There are plenty of activities for students to participate in here at Aragon, from sports teams and leadership classes to the yearbook or service commission. Aragon clubs range from ethnicity orientated to faith oriented, while others involve video games or pastimes. When you add them all up, you get 76 unique groups to choose from. Here are a few to be featured this month.
Trading Card Gamers Union
The club was formed in 2009 as current president and senior Eric Cura recalls “Back in sophomore year me and my friend started hanging out.

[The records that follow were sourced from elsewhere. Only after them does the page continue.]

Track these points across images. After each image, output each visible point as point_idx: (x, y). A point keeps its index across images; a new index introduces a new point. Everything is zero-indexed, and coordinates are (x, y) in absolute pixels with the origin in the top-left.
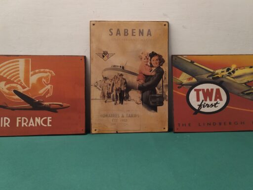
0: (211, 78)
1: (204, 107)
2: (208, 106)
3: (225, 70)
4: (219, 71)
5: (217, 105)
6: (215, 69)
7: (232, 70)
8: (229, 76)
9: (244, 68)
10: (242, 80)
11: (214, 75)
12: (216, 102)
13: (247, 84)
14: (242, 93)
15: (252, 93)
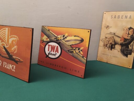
0: (55, 40)
2: (52, 54)
3: (62, 36)
4: (59, 36)
5: (56, 55)
6: (58, 35)
7: (65, 37)
8: (63, 40)
9: (71, 36)
10: (69, 43)
13: (71, 46)
14: (68, 51)
15: (73, 52)
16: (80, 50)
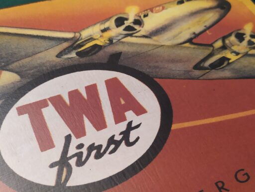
0: (73, 55)
1: (80, 163)
2: (98, 151)
3: (111, 23)
5: (133, 136)
7: (131, 20)
8: (130, 35)
9: (163, 8)
11: (80, 46)
12: (123, 126)
13: (194, 41)
14: (197, 67)
15: (224, 59)
16: (247, 38)
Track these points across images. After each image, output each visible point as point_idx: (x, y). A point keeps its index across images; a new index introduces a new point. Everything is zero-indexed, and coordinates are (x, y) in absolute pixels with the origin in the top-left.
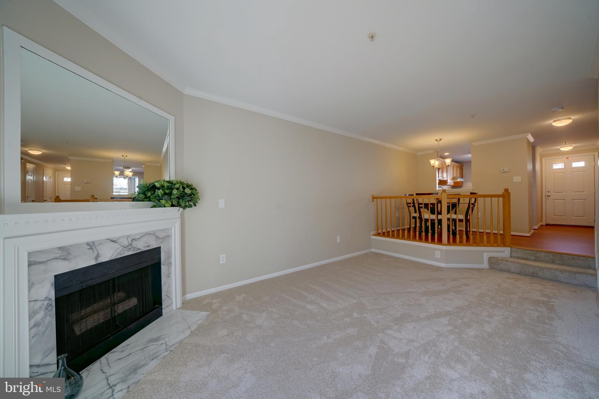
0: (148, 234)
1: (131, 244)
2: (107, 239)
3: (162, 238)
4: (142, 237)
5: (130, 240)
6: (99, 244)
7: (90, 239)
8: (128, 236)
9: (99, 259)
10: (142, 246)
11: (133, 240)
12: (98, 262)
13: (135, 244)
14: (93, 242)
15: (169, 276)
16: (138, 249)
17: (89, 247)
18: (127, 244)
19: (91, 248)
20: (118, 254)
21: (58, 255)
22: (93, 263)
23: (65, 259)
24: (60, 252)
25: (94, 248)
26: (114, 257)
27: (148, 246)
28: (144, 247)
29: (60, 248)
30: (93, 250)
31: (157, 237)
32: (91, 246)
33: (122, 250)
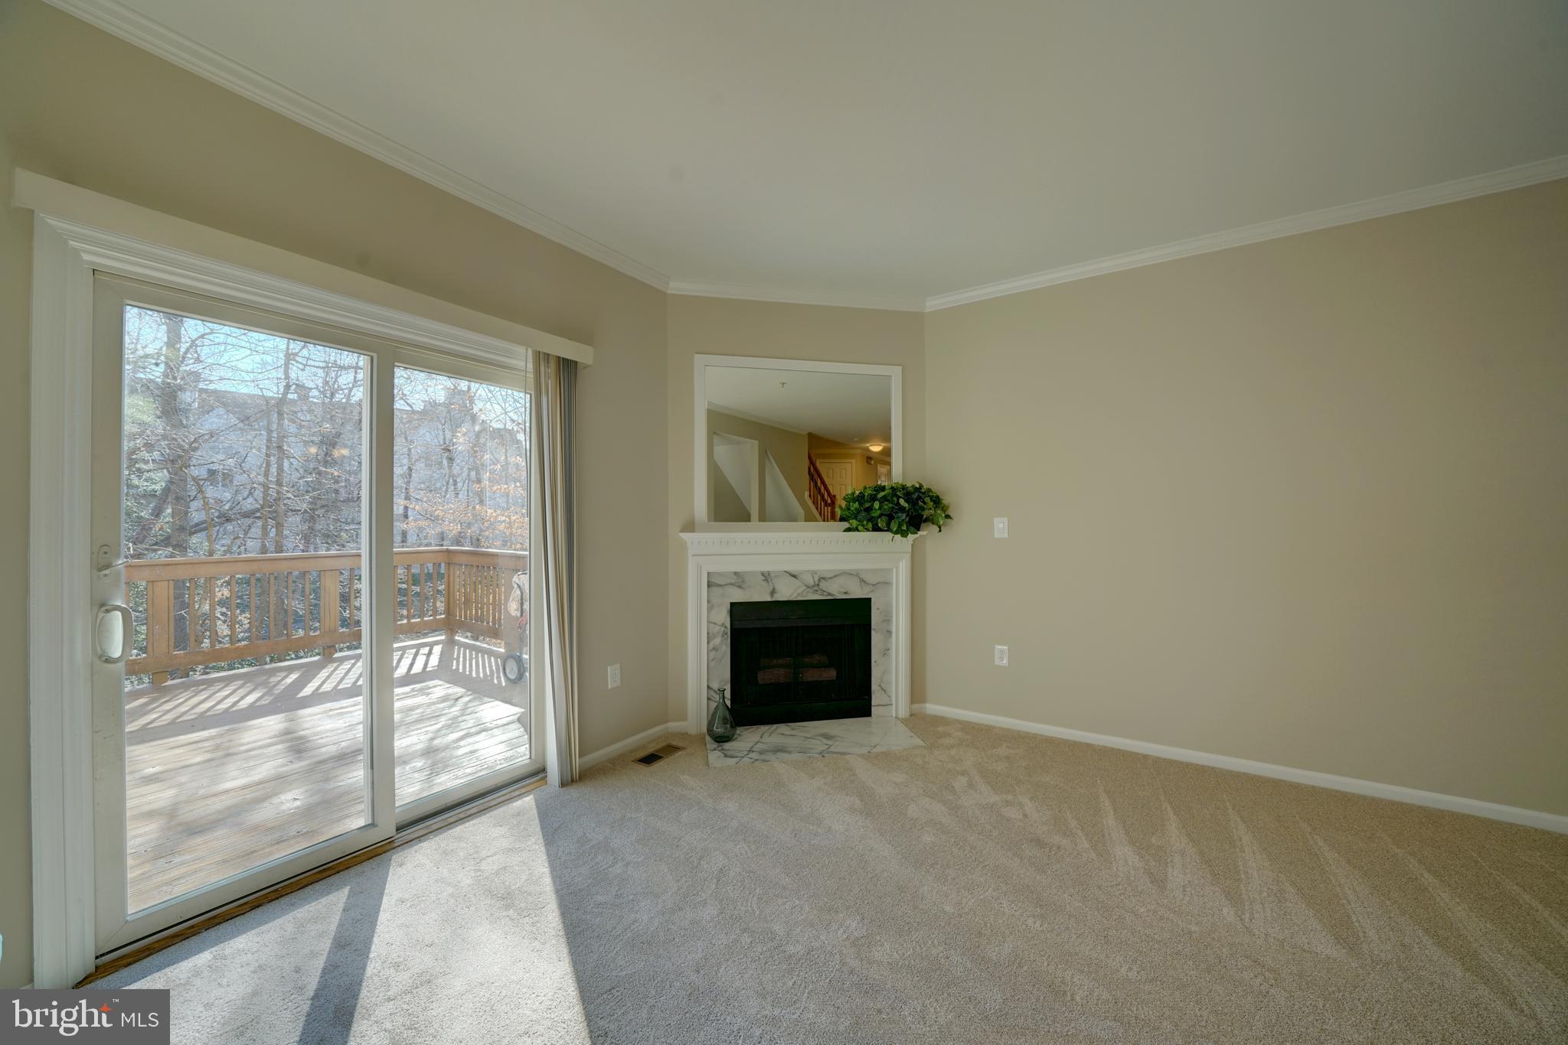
0: (846, 573)
1: (818, 585)
2: (786, 572)
3: (873, 585)
4: (835, 576)
5: (817, 578)
6: (776, 576)
7: (766, 568)
8: (814, 573)
9: (775, 595)
10: (837, 590)
11: (821, 579)
12: (774, 599)
13: (824, 585)
14: (769, 572)
15: (886, 652)
16: (830, 594)
17: (763, 578)
18: (813, 584)
19: (766, 580)
20: (799, 595)
21: (733, 581)
22: (768, 599)
23: (740, 587)
24: (735, 577)
25: (769, 580)
26: (793, 598)
27: (846, 593)
28: (840, 593)
29: (736, 573)
30: (768, 582)
31: (863, 581)
32: (767, 577)
33: (804, 590)
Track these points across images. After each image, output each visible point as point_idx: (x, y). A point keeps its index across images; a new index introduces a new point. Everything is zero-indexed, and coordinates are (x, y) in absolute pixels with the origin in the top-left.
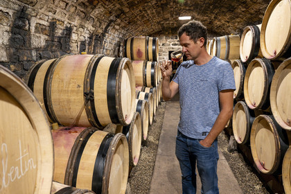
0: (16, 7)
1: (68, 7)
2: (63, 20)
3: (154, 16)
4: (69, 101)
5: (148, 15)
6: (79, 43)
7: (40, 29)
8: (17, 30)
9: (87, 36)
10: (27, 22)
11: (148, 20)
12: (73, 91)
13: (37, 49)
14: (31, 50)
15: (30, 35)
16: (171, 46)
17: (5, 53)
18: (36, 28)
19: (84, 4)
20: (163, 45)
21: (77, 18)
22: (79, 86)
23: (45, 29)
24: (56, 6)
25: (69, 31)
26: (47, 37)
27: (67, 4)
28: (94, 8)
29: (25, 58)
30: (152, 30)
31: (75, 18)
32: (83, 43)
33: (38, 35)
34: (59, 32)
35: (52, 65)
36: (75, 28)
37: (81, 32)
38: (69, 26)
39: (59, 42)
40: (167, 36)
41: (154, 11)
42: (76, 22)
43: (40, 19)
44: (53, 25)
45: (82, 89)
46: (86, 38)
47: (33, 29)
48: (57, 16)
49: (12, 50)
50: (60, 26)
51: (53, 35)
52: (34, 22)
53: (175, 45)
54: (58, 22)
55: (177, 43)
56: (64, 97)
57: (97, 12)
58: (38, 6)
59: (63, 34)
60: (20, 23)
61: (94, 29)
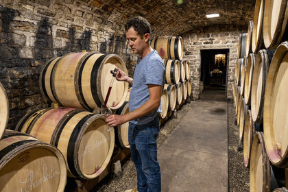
0: (40, 18)
1: (84, 15)
2: (81, 25)
3: (177, 17)
4: (65, 87)
5: (170, 15)
6: (99, 44)
7: (60, 33)
8: (41, 35)
9: (107, 38)
10: (49, 29)
11: (172, 20)
12: (67, 80)
13: (58, 50)
14: (52, 50)
15: (52, 38)
16: (203, 45)
17: (31, 53)
18: (57, 33)
19: (99, 11)
20: (194, 43)
21: (95, 23)
22: (72, 76)
23: (65, 34)
24: (74, 15)
25: (88, 34)
26: (67, 40)
27: (83, 12)
28: (110, 13)
29: (48, 56)
30: (181, 30)
31: (92, 24)
32: (103, 44)
33: (58, 38)
34: (79, 35)
35: (58, 61)
36: (94, 32)
37: (101, 35)
38: (88, 30)
39: (79, 43)
40: (199, 35)
41: (175, 11)
42: (94, 26)
43: (60, 26)
44: (72, 30)
45: (73, 78)
46: (107, 40)
47: (54, 34)
48: (75, 23)
49: (37, 51)
50: (79, 31)
51: (73, 38)
52: (55, 29)
53: (207, 43)
54: (77, 28)
55: (208, 41)
56: (62, 84)
57: (114, 17)
58: (57, 16)
59: (82, 36)
60: (44, 30)
61: (114, 31)
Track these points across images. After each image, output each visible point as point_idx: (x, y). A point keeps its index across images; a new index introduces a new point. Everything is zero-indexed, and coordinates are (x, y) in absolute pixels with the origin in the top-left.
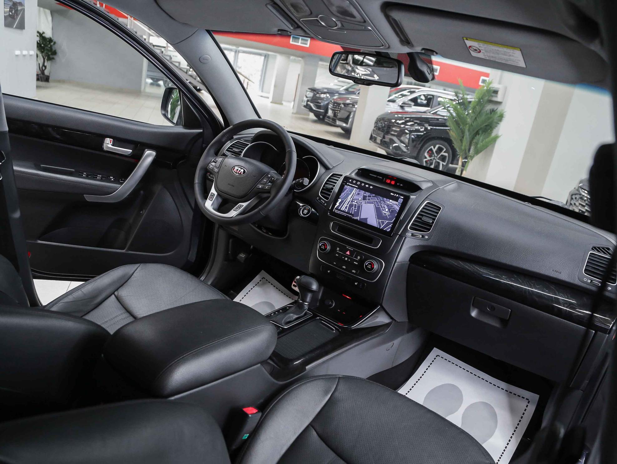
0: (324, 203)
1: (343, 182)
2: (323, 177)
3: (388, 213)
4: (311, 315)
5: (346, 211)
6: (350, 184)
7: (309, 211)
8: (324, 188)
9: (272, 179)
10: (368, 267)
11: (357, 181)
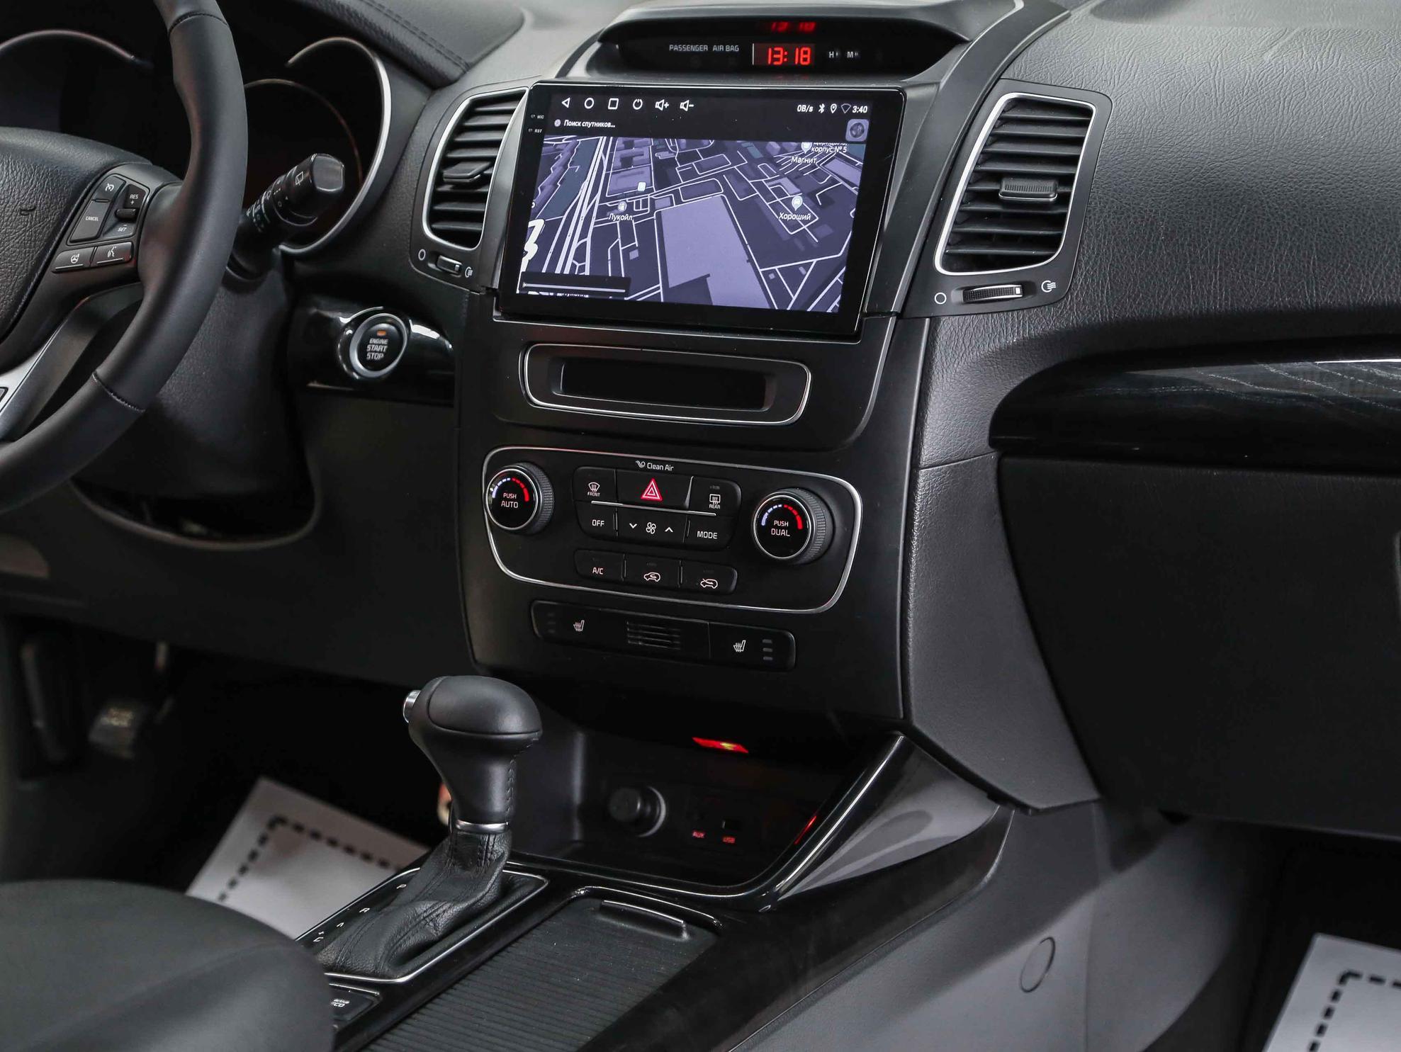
0: (461, 270)
1: (529, 122)
2: (421, 134)
3: (808, 217)
4: (542, 883)
5: (587, 272)
6: (568, 123)
7: (394, 342)
8: (446, 188)
9: (127, 199)
10: (774, 532)
11: (602, 93)
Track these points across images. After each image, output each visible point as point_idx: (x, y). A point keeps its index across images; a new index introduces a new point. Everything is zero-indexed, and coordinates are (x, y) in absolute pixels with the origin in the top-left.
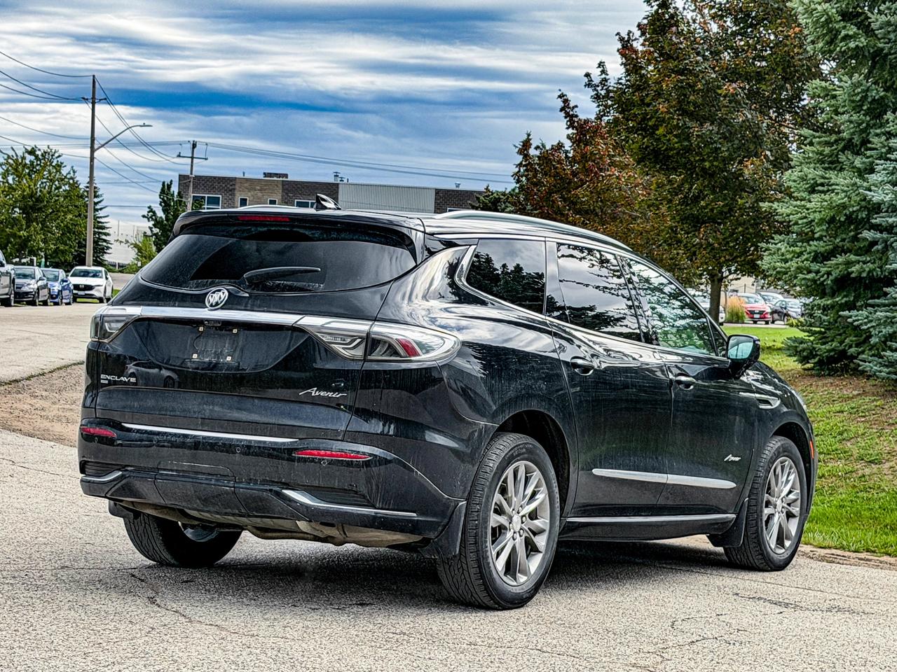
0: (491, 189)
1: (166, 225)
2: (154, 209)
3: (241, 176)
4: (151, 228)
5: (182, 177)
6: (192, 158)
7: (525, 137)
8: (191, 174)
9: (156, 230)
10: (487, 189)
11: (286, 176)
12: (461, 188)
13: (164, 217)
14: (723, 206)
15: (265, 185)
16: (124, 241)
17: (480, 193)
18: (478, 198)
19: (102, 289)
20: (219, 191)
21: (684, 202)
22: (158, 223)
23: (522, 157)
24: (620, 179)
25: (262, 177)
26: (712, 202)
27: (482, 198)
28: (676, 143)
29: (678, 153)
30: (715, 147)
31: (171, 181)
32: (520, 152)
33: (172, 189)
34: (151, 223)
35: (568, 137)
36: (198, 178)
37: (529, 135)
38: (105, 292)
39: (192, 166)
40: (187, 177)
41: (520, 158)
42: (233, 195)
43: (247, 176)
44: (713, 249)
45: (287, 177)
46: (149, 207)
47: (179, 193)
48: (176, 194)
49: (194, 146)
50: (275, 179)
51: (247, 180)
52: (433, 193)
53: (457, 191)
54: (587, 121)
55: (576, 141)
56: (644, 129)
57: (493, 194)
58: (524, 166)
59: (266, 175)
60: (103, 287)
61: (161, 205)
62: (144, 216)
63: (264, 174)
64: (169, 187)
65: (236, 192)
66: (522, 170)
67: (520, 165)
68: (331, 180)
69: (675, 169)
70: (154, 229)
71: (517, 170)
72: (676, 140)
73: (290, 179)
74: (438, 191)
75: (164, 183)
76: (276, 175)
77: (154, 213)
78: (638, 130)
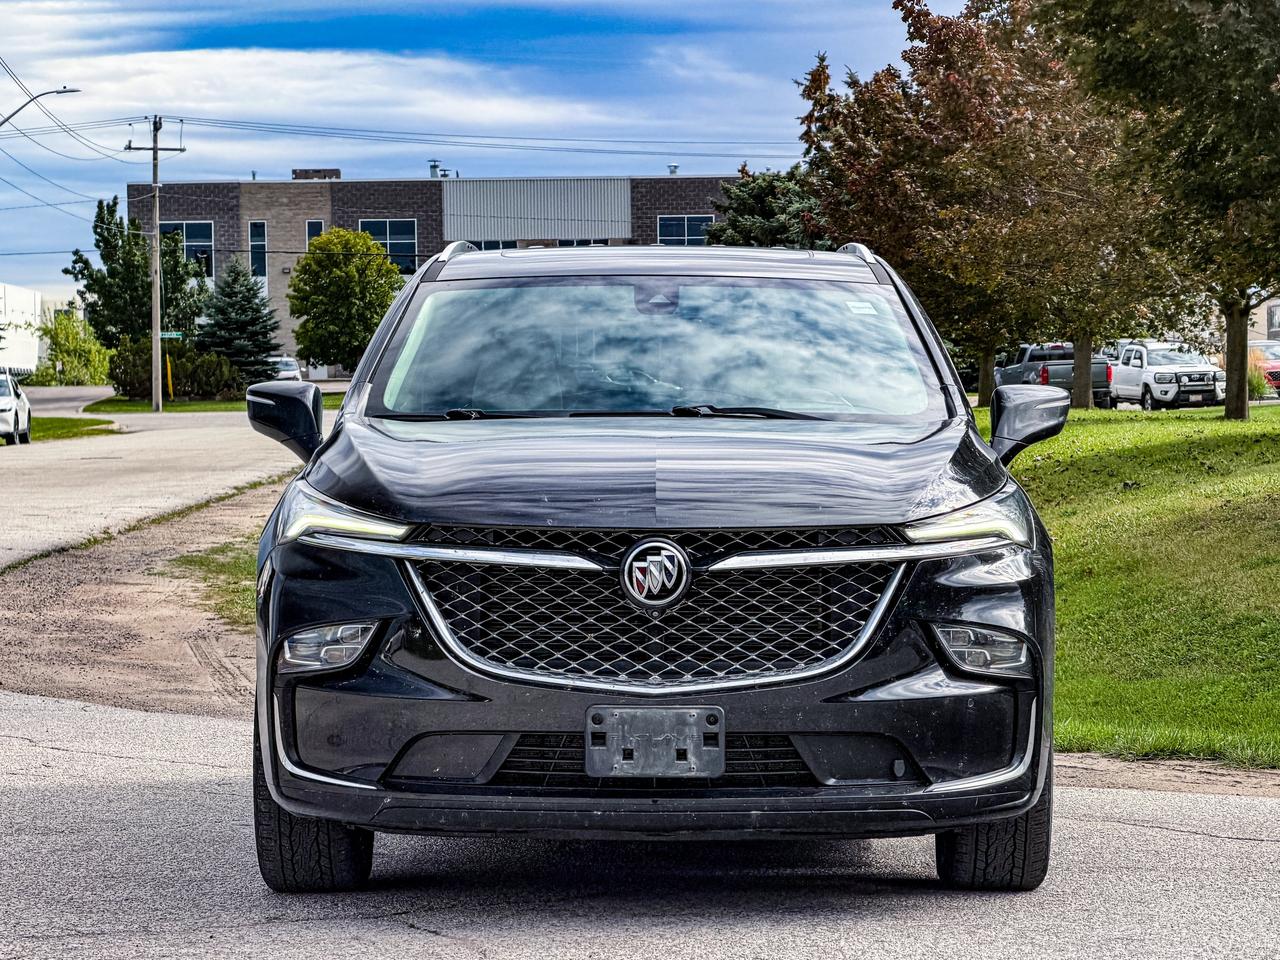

Us and a few other people started out here [in the library] playing Yu-Gi-Oh and other trading card games.” The players meet in the morning, at lunch and occasionally gets involved in events outside of school. “We play at tournaments, some of our more veteran members like myself and a couple others, try to participate in tournaments, [consistently]. We’ve done average, we win some we lose some, usually a five- win five loss record as a team,” says Cura who’s been playing Yu-Gi-Oh since middle school.
Love More
The Love More Club was started by seniors Eric Torres and Brenda Lara to help students deal with the modern challenges of high school. “We teach our peers about ways to deal with issues or situations which students typically deal with in high school, whether it’s stress, bullying, depression, etc.,” says Torres. The club was actually first known as the Love and Awareness club. “I then realized that I wore a dog tag necklace that says, ‘There is no remedy for love but to…’ on one side, and ‘LOVE MORE’ in capital letters on the other side. Brenda and I thought that ‘Love More’ was a much catchier name, and we just ran with it,” says Torres. For students who need help, or just want to create a more positive school environment, the Love More club meets every Monday in room 120.
SLAM Club
The Students Literary Arts Movement is a club that’s been around for only two years. “Many of the members and all of the club officers are seniors this year. As of now, there are no new officers in line for next year,” says club president Dina Marshalek. The idea for this club came to Marshalek after watching a YouTube video in her freshman year English class about a slam poem. This poetry slam inspired her as well as senior vice president Emma Walsh to host the first club meeting last year. “Club members perform and share various works from Def Poetry performances to Kanye West music videos. It’s refreshing to look at the classroom as a place of student creativity rather than just a lecture space,” says Marshalek. Slam Club meets every Monday in room 125.
Jewish Club
The Jewish club brings together people of the same faith and beliefs every other Friday at lunch. “The club has been around for a pretty long time,” says junior Jewish Club president Meredith Charlson. “We’ve had [guest speakers] come from the program ‘Abraham’s Vision’ to talk about Jewish-Muslim relations. The man who came runs the program and it’s all about Jewish teens and Muslim teens talking to each other,” comments Charlson. In the weeks ahead, the club will be hosting a holocaust survivor and former partisan who fought the Nazis in the woods of Eastern Europe.